START Excerpt provided

Graham is a retired teacher/lecturer who spent most of his career in inner city Sheffield but also worked as a Mission Partner with CMS in Uganda. Throughout his life Graham has been a campaigner and has worked on many issues such as opposing incineration, saving street trees, green politics, banning Glyphosate, challenging the press and declaring climate and nature emergencies. Today Graham writes for two local newspapers and his blog, Tell the Truth Sheffield and is a carer for his wife.  He is an active member of Extinction Rebellion and Sheffield Green Party.

7pm Wednesday 6 December – Climate conversations with John Steley

An exploration around how people can hold two things together in their minds without making connections between them. With over 70% of people in the UK recognising climate disruption is for real how is it they still carry on with climate damaging behaviours? How do we react to the “just had a wonderful holiday in Florida” remark? What are the drivers for behavioural change in individuals and society?

John Steley is a Christian Psychologist in private practice in London. He previously worked in NHS and forensic settings, and with Christian mission and aid workers. He is a Fellow of the Royal Geographical Society and a member of Green Christian.

Wednesday 15 November – Faith and the Economy with Professor Steve McMullen

A conversation on “Faith and the Economy” between John Payne and Prof. Steve McMullen, who is a professor of economics at Hope College in the US, executive editor of the journal Faith & Economics, host of the podcast Faithful Economy, fellow at the Oxford Centre for Animal Ethics, and associate fellow at the Kirby Laing Centre for Public Theology in Cambridge UK. His research interests include inequality, consumerism, education policy, animal and environmental ethics, and theology.

7 November 2023 Seven Ethics against Capitalism with Oli Mould

Professor of Human Geography (Royal Holloway, University of London), Oli Mould will explore his forward-thinking book Seven Ethics against Capitalism in conversation with John Payne. Hear how he envisions more ethical ways of living towards a fairer society – a “Planetary Commons”. We think it’ll make you think…. After the conversation there will be time for general Q and A from the audience and writer. 

1 November 2023 – Fossil-free banking with Rosie Venner

Do you know what your bank is doing with your money you have deposited with them? The top four UK banks have provided £300 billion in finance to fossil fuel companies since the Paris agreement. This workshop explains how we can stand up to this by moving our money to fossil-free banks.

3 October 2023Nature Spirituality and the Spiritual Significance of Water with Revd Imogen Nay

Imogen is vicar in the Benefice of St Paul, Cambridge, and is Bishop’s Advisor for Climate in the Diocese of Ely. 

She talks about nature spirituality and the spiritual significance of water, giving reference to her love of wild swimming.

27 September 2023Zoom Session with Lorna Gold

Dr Lorna Gold as she talks about environmental, climate and economic justice and shares her experiences in taking part in The Letter.

The Letter recounts the experience of 5 very different people speaking for the Poor, the Young, the Indigenous and Science who visit Pope Francis after receiving a letter of invitation from him. None of them are Christian, but all are profoundly affected by their encounter. The film helps us to understand how climate change is already affecting people we don’t encounter in our daily lives. View the trailer.

END Excerpt provided

Reproduce word for word the passage of the event listing between "She talks about nature" and "in The Letter.", inclusive. You can ignore the items that come next.

START Supplied data

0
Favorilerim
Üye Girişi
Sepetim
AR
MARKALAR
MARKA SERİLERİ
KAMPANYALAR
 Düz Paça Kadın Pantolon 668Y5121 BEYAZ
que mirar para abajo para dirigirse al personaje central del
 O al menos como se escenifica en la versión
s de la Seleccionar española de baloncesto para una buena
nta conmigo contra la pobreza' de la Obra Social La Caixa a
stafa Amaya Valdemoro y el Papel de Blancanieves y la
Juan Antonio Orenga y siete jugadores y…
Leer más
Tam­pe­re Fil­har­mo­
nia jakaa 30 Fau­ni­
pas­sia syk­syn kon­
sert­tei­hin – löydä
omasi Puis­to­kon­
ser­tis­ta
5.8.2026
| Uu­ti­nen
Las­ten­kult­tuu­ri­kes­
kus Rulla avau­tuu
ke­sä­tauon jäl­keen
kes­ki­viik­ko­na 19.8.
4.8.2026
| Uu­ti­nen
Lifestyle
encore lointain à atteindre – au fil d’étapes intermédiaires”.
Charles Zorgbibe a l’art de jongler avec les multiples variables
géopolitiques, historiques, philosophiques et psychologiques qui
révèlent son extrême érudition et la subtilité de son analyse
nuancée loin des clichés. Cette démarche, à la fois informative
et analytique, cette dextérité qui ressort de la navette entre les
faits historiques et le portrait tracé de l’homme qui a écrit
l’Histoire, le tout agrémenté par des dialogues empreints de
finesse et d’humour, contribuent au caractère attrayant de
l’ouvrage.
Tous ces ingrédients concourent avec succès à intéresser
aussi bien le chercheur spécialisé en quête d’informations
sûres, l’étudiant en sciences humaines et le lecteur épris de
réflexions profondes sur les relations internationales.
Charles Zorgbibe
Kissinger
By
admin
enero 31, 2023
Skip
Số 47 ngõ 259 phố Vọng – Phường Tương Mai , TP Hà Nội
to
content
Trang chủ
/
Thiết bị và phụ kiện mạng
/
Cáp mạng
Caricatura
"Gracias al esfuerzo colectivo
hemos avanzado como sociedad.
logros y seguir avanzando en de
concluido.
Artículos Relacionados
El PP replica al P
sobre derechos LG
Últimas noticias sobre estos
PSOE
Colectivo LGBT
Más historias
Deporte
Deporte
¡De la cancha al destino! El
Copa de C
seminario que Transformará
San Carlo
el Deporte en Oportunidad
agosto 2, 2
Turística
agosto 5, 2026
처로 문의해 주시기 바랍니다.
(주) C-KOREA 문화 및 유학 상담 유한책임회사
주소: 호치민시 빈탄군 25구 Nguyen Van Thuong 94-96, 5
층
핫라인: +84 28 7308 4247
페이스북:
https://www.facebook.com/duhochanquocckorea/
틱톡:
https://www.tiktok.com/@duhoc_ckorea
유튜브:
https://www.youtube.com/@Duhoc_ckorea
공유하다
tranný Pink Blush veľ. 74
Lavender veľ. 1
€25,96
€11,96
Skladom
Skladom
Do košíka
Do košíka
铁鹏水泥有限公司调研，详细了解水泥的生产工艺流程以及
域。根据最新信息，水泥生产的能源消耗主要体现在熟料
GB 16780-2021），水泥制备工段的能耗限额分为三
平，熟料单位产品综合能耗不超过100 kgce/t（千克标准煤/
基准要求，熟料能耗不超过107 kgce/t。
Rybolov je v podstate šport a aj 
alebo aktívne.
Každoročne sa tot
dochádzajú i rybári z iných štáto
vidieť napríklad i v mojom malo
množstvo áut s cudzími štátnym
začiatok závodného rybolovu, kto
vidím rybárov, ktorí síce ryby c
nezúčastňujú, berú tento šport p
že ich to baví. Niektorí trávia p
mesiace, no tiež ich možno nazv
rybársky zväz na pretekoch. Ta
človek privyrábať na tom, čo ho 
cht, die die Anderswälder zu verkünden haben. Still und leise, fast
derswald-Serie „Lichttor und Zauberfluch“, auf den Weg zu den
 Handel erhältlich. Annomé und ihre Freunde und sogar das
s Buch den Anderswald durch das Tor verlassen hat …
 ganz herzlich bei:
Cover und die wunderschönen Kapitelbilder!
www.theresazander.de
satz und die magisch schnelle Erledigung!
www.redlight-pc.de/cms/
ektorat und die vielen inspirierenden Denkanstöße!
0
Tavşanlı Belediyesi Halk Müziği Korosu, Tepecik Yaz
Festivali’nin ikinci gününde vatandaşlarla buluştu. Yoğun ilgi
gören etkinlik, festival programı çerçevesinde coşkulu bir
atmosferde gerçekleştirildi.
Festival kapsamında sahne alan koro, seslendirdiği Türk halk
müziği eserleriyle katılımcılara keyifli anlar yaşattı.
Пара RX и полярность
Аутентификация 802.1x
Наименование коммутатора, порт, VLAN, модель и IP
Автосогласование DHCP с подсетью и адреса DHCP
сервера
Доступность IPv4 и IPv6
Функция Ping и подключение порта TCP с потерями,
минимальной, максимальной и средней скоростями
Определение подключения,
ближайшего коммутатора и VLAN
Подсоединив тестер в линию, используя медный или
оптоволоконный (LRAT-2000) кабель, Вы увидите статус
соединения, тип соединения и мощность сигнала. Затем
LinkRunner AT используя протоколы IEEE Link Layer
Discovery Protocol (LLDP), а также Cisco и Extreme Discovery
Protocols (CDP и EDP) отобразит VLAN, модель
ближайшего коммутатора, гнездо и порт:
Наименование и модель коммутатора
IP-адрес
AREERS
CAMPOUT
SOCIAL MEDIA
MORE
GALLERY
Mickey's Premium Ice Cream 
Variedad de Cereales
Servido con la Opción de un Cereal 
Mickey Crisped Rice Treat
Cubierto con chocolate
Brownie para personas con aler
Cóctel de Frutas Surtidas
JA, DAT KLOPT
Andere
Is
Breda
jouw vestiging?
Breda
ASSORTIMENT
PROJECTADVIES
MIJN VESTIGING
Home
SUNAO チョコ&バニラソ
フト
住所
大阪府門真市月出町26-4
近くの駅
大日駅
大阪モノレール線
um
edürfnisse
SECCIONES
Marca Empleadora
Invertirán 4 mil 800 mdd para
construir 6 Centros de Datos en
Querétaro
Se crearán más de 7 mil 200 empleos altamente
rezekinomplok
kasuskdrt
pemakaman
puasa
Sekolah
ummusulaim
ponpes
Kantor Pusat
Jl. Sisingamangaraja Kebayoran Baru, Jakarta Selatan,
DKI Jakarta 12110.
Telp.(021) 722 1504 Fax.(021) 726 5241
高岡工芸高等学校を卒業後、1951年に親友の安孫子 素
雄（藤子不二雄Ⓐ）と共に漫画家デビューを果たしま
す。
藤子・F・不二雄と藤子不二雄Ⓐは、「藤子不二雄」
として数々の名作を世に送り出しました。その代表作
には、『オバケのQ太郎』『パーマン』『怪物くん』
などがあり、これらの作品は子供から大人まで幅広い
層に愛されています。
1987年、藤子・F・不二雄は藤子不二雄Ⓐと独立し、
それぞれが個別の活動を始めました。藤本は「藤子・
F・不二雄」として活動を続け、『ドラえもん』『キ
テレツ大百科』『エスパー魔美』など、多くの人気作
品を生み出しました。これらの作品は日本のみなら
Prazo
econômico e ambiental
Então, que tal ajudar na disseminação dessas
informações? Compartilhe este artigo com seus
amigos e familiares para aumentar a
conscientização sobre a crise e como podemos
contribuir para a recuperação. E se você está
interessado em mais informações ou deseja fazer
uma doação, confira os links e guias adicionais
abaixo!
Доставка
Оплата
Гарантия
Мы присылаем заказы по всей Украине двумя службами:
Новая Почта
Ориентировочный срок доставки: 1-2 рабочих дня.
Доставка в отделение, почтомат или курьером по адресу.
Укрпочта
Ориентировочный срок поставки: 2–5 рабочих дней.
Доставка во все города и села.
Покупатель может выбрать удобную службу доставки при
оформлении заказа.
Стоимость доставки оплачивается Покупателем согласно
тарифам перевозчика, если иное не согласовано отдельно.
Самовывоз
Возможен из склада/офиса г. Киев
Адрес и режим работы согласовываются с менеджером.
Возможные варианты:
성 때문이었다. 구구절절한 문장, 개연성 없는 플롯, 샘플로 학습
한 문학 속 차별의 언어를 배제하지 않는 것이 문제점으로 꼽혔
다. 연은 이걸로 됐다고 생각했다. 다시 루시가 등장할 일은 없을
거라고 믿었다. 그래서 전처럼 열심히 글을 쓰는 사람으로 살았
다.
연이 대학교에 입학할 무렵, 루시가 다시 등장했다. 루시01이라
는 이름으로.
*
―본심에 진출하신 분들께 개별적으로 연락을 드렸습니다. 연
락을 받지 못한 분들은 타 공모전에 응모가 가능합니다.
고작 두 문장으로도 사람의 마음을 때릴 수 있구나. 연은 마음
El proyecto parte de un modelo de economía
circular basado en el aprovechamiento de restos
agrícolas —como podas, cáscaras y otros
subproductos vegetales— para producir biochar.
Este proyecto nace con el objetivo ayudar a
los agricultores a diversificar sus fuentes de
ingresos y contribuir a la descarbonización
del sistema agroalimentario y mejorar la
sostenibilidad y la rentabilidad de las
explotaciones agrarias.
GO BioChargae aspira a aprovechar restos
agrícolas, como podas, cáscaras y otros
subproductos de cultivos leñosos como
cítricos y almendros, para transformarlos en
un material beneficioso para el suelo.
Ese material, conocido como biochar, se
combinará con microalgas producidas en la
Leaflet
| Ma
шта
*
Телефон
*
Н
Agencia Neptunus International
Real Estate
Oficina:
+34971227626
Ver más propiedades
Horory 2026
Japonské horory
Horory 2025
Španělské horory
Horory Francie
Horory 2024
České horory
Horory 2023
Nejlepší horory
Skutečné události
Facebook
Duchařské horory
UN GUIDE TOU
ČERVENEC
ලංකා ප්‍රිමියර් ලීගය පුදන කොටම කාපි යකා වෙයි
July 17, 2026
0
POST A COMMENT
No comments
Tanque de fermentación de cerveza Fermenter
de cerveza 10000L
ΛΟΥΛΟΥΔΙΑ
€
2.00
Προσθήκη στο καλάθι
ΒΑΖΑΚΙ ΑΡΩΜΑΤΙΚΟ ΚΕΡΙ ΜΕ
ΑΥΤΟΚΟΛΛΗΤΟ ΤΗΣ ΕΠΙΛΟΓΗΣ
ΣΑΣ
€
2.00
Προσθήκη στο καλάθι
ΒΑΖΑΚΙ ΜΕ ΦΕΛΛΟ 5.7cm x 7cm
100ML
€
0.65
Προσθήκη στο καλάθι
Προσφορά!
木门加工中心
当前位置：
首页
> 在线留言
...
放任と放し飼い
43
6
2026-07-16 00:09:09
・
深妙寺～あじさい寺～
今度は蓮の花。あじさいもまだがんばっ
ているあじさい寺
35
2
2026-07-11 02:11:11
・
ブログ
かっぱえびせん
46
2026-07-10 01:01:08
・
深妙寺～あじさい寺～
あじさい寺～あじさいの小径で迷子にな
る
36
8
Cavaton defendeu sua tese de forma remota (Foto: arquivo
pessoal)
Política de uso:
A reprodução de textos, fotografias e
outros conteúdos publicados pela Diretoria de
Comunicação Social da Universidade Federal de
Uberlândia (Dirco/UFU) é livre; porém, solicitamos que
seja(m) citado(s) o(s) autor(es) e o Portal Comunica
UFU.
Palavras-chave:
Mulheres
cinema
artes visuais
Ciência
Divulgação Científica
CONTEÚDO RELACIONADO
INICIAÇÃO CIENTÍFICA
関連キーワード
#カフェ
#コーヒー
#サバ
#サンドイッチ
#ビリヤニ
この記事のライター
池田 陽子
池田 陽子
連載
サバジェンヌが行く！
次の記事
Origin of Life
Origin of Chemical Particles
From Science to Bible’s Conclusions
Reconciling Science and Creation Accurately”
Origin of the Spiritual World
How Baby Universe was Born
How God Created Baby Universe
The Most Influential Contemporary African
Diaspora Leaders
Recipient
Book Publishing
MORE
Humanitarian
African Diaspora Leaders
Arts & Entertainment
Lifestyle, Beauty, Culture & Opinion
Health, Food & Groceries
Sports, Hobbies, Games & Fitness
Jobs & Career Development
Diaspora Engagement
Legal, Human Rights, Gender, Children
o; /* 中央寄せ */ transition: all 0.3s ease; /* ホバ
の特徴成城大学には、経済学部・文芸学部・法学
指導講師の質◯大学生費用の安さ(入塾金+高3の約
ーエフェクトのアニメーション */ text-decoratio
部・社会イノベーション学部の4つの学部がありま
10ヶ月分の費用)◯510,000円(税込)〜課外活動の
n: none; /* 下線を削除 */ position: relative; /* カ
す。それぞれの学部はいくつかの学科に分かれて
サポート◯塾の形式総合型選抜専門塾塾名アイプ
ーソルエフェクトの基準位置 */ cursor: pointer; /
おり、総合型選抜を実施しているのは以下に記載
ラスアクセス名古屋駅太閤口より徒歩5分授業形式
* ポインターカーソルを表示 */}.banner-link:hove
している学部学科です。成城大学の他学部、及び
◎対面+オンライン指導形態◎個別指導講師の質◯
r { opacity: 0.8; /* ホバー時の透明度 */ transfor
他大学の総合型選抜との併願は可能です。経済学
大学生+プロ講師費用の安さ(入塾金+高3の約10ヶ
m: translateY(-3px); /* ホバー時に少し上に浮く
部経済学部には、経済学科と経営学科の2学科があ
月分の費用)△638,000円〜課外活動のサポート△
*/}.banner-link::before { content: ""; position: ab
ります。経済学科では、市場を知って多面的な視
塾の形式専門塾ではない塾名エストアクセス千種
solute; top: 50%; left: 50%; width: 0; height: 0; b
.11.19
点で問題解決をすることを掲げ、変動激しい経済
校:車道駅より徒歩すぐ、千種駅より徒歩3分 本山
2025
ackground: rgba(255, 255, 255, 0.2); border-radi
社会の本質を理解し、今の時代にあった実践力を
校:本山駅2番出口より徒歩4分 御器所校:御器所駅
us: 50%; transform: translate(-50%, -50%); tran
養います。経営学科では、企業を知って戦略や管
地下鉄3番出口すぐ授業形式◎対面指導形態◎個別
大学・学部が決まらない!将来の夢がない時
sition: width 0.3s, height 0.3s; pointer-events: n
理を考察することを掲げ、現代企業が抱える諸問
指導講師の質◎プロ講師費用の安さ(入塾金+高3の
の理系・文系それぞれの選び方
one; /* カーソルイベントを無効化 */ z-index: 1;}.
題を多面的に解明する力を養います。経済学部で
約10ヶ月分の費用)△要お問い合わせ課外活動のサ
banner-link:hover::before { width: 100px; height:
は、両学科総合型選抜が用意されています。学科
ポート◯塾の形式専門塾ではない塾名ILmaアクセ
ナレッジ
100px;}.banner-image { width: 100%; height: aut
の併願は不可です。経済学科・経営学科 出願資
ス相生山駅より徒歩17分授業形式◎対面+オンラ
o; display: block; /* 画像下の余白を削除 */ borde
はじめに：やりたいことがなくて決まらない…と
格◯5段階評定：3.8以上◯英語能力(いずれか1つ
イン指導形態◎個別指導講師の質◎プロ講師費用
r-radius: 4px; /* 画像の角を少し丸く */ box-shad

END Supplied data

» **Worked solution**:
She talks about nature spirituality and the spiritual significance of water, giving reference to her love of wild swimming.

27 September 2023Zoom Session with Lorna Gold

Dr Lorna Gold as she talks about environmental, climate and economic justice and shares her experiences in taking part in The Letter.